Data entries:

>>>>

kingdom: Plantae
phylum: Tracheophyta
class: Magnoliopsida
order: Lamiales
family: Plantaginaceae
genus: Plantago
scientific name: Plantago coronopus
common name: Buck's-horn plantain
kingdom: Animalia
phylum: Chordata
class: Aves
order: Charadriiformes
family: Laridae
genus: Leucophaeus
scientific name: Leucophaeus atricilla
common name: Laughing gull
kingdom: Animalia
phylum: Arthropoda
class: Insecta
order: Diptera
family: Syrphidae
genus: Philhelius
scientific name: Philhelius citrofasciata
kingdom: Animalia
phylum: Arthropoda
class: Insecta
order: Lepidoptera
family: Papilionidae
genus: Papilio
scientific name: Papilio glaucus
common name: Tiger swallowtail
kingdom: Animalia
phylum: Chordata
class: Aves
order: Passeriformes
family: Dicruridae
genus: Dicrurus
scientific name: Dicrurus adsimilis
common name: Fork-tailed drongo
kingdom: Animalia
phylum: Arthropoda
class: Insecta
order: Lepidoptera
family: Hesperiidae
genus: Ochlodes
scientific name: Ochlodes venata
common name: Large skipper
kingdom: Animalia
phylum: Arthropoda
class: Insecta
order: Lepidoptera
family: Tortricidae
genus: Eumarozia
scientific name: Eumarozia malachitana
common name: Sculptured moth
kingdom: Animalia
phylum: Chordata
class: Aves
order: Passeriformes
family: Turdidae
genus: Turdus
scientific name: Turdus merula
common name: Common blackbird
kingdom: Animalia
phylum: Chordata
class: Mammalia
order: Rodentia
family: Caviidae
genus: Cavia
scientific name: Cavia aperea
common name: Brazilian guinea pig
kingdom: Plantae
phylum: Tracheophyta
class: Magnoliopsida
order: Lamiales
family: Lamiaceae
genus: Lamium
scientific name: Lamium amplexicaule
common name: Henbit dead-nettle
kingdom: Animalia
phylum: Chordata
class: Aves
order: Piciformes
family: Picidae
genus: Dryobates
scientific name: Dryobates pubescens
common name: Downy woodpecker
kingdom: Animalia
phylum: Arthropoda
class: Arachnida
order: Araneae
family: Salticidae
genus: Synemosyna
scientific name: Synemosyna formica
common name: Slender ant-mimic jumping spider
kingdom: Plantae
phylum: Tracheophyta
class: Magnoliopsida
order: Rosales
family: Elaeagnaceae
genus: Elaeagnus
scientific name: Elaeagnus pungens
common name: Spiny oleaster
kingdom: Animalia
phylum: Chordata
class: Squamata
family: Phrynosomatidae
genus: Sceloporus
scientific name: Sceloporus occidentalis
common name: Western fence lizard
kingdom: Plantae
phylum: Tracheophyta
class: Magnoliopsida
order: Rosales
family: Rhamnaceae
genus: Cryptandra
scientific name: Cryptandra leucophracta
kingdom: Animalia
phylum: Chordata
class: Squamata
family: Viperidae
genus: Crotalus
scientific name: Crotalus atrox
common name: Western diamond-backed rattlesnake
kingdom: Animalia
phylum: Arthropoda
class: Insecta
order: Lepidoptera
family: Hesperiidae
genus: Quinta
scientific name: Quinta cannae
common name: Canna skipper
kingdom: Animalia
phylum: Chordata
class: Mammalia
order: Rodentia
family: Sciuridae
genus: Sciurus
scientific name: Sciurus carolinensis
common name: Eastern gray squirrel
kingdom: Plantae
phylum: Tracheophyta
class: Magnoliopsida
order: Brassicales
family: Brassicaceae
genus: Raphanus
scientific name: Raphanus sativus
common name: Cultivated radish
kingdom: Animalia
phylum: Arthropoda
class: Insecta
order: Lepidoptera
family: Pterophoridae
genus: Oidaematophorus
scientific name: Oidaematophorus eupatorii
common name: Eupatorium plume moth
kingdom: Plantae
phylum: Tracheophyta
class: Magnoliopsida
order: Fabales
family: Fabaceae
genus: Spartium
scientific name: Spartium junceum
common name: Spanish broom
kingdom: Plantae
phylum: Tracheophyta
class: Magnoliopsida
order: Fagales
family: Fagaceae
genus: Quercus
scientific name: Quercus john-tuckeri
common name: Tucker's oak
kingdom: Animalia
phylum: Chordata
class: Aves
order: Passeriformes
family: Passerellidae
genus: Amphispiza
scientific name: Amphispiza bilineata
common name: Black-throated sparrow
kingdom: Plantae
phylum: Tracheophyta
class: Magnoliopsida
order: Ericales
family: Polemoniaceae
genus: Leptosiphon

<<<<

◆ Problem
Reproduce every line of the data above verbatim, keeping the lines in their original order.

◆ Result below
kingdom: Plantae
phylum: Tracheophyta
class: Magnoliopsida
order: Lamiales
family: Plantaginaceae
genus: Plantago
scientific name: Plantago coronopus
common name: Buck's-horn plantain
kingdom: Animalia
phylum: Chordata
class: Aves
order: Charadriiformes
family: Laridae
genus: Leucophaeus
scientific name: Leucophaeus atricilla
common name: Laughing gull
kingdom: Animalia
phylum: Arthropoda
class: Insecta
order: Diptera
family: Syrphidae
genus: Philhelius
scientific name: Philhelius citrofasciata
kingdom: Animalia
phylum: Arthropoda
class: Insecta
order: Lepidoptera
family: Papilionidae
genus: Papilio
scientific name: Papilio glaucus
common name: Tiger swallowtail
kingdom: Animalia
phylum: Chordata
class: Aves
order: Passeriformes
family: Dicruridae
genus: Dicrurus
scientific name: Dicrurus adsimilis
common name: Fork-tailed drongo
kingdom: Animalia
phylum: Arthropoda
class: Insecta
order: Lepidoptera
family: Hesperiidae
genus: Ochlodes
scientific name: Ochlodes venata
common name: Large skipper
kingdom: Animalia
phylum: Arthropoda
class: Insecta
order: Lepidoptera
family: Tortricidae
genus: Eumarozia
scientific name: Eumarozia malachitana
common name: Sculptured moth
kingdom: Animalia
phylum: Chordata
class: Aves
order: Passeriformes
family: Turdidae
genus: Turdus
scientific name: Turdus merula
common name: Common blackbird
kingdom: Animalia
phylum: Chordata
class: Mammalia
order: Rodentia
family: Caviidae
genus: Cavia
scientific name: Cavia aperea
common name: Brazilian guinea pig
kingdom: Plantae
phylum: Tracheophyta
class: Magnoliopsida
order: Lamiales
family: Lamiaceae
genus: Lamium
scientific name: Lamium amplexicaule
common name: Henbit dead-nettle
kingdom: Animalia
phylum: Chordata
class: Aves
order: Piciformes
family: Picidae
genus: Dryobates
scientific name: Dryobates pubescens
common name: Downy woodpecker
kingdom: Animalia
phylum: Arthropoda
class: Arachnida
order: Araneae
family: Salticidae
genus: Synemosyna
scientific name: Synemosyna formica
common name: Slender ant-mimic jumping spider
kingdom: Plantae
phylum: Tracheophyta
class: Magnoliopsida
order: Rosales
family: Elaeagnaceae
genus: Elaeagnus
scientific name: Elaeagnus pungens
common name: Spiny oleaster
kingdom: Animalia
phylum: Chordata
class: Squamata
family: Phrynosomatidae
genus: Sceloporus
scientific name: Sceloporus occidentalis
common name: Western fence lizard
kingdom: Plantae
phylum: Tracheophyta
class: Magnoliopsida
order: Rosales
family: Rhamnaceae
genus: Cryptandra
scientific name: Cryptandra leucophracta
kingdom: Animalia
phylum: Chordata
class: Squamata
family: Viperidae
genus: Crotalus
scientific name: Crotalus atrox
common name: Western diamond-backed rattlesnake
kingdom: Animalia
phylum: Arthropoda
class: Insecta
order: Lepidoptera
family: Hesperiidae
genus: Quinta
scientific name: Quinta cannae
common name: Canna skipper
kingdom: Animalia
phylum: Chordata
class: Mammalia
order: Rodentia
family: Sciuridae
genus: Sciurus
scientific name: Sciurus carolinensis
common name: Eastern gray squirrel
kingdom: Plantae
phylum: Tracheophyta
class: Magnoliopsida
order: Brassicales
family: Brassicaceae
genus: Raphanus
scientific name: Raphanus sativus
common name: Cultivated radish
kingdom: Animalia
phylum: Arthropoda
class: Insecta
order: Lepidoptera
family: Pterophoridae
genus: Oidaematophorus
scientific name: Oidaematophorus eupatorii
common name: Eupatorium plume moth
kingdom: Plantae
phylum: Tracheophyta
class: Magnoliopsida
order: Fabales
family: Fabaceae
genus: Spartium
scientific name: Spartium junceum
common name: Spanish broom
kingdom: Plantae
phylum: Tracheophyta
class: Magnoliopsida
order: Fagales
family: Fagaceae
genus: Quercus
scientific name: Quercus john-tuckeri
common name: Tucker's oak
kingdom: Animalia
phylum: Chordata
class: Aves
order: Passeriformes
family: Passerellidae
genus: Amphispiza
scientific name: Amphispiza bilineata
common name: Black-throated sparrow
kingdom: Plantae
phylum: Tracheophyta
class: Magnoliopsida
order: Ericales
family: Polemoniaceae
genus: Leptosiphon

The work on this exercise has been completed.